| What you need to do |
Set down the lines of the items below exactly as they appear, from the line containing "pose: elev=173.4 azim=38.1" through the line containing "Dot at: (283, 199)", including both of those lines.

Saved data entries
__________________________________________________

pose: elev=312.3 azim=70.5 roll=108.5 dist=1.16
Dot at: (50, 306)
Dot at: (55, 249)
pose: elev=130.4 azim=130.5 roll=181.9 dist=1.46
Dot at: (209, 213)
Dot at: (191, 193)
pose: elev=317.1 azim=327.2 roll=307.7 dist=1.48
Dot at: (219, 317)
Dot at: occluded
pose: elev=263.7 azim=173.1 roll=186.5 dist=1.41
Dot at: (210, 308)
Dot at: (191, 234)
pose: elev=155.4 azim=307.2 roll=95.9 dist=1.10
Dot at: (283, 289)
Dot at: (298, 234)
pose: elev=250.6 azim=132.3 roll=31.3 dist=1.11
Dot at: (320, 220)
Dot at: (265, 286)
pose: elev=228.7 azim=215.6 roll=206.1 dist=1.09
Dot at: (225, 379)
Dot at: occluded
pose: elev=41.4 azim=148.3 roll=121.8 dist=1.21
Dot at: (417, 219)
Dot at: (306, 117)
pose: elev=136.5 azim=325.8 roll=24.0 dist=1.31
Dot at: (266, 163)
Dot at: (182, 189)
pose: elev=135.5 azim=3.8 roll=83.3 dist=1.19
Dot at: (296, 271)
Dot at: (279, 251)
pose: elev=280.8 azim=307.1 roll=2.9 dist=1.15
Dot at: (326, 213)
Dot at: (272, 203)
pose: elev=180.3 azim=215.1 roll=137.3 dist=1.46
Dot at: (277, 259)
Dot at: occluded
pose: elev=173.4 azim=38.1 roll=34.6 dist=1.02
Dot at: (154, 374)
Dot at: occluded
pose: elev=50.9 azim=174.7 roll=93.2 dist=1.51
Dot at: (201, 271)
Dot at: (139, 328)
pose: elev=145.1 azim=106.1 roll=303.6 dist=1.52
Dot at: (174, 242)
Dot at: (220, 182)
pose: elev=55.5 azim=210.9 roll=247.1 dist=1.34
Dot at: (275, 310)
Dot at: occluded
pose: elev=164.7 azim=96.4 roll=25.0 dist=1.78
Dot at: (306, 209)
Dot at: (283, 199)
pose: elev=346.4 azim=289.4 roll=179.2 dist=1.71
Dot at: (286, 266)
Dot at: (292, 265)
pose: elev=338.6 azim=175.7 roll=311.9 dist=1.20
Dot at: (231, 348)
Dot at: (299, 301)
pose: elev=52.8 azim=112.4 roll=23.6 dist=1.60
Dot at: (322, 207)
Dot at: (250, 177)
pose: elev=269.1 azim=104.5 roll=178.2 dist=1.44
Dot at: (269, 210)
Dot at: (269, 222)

__________________________________________________

| Task result |
pose: elev=173.4 azim=38.1 roll=34.6 dist=1.02
Dot at: (154, 374)
Dot at: occluded
pose: elev=50.9 azim=174.7 roll=93.2 dist=1.51
Dot at: (201, 271)
Dot at: (139, 328)
pose: elev=145.1 azim=106.1 roll=303.6 dist=1.52
Dot at: (174, 242)
Dot at: (220, 182)
pose: elev=55.5 azim=210.9 roll=247.1 dist=1.34
Dot at: (275, 310)
Dot at: occluded
pose: elev=164.7 azim=96.4 roll=25.0 dist=1.78
Dot at: (306, 209)
Dot at: (283, 199)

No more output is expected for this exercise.